(Extracted records)
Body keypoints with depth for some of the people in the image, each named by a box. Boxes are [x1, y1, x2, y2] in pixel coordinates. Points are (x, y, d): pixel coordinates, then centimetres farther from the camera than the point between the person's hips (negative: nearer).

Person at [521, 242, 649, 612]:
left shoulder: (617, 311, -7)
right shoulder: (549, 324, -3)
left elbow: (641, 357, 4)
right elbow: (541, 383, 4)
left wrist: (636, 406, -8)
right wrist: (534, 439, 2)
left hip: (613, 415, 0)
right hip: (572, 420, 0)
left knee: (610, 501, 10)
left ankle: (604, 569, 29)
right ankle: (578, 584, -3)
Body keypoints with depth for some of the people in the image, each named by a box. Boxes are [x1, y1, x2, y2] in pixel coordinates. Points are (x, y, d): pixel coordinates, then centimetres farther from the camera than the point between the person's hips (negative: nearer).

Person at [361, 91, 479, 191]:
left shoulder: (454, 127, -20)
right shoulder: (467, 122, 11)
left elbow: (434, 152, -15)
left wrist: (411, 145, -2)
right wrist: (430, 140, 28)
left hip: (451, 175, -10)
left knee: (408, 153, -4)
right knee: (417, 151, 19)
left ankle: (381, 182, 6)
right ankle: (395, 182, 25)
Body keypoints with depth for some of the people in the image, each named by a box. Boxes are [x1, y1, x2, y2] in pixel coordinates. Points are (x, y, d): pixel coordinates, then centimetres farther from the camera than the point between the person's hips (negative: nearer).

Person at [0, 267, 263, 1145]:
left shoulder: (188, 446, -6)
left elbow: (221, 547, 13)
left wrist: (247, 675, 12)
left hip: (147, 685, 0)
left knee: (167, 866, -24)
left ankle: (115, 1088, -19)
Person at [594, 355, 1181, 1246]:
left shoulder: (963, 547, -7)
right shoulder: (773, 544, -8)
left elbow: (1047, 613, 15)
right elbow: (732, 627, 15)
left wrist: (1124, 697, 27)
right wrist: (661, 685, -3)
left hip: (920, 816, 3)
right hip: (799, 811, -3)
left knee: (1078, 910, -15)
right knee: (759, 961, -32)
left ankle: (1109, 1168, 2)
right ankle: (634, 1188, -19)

Exercise goal: From the first line to the last, retype the records exactly.

Finished task:
Body keypoints with depth for some of the people in the image, each named by a box. Boxes are [x1, y1, x2, y2] in pixel coordinates. Points are (x, y, d): pixel coordinates, then centimetres farther from the camera than the point between the person's hips (negative: nearer).

Person at [521, 242, 649, 612]:
left shoulder: (617, 311, -7)
right shoulder: (549, 324, -3)
left elbow: (641, 357, 4)
right elbow: (541, 383, 4)
left wrist: (636, 406, -8)
right wrist: (534, 439, 2)
left hip: (613, 415, 0)
right hip: (572, 420, 0)
left knee: (610, 501, 10)
left ankle: (604, 569, 29)
right ankle: (578, 584, -3)
Body keypoints with depth for some of the people in the image, each named by a box. Boxes are [x1, y1, x2, y2] in pixel coordinates. Points are (x, y, d): pixel coordinates, then centimetres farther from the camera than the point between the person's hips (negative: nearer).

Person at [361, 91, 479, 191]:
left shoulder: (454, 127, -20)
right shoulder: (467, 122, 11)
left elbow: (434, 152, -15)
left wrist: (411, 145, -2)
right wrist: (430, 140, 28)
left hip: (451, 175, -10)
left knee: (408, 153, -4)
right knee: (417, 151, 19)
left ankle: (381, 182, 6)
right ankle: (395, 182, 25)
Body keypoints with depth for some of the people in the image, each named by a box. Boxes are [x1, y1, x2, y2] in pixel coordinates. Points are (x, y, d): pixel coordinates, then centimetres farther from the camera than the point between the person's hips (negative: nearer).

Person at [0, 267, 263, 1145]:
left shoulder: (188, 446, -6)
left elbow: (221, 547, 13)
left wrist: (247, 675, 12)
left hip: (147, 685, 0)
left knee: (167, 866, -24)
left ankle: (115, 1088, -19)
Person at [594, 355, 1181, 1246]:
left shoulder: (963, 547, -7)
right shoulder: (773, 544, -8)
left elbow: (1047, 613, 15)
right elbow: (732, 627, 15)
left wrist: (1124, 697, 27)
right wrist: (661, 685, -3)
left hip: (920, 816, 3)
right hip: (799, 811, -3)
left knee: (1078, 910, -15)
right knee: (759, 961, -32)
left ankle: (1109, 1168, 2)
right ankle: (634, 1188, -19)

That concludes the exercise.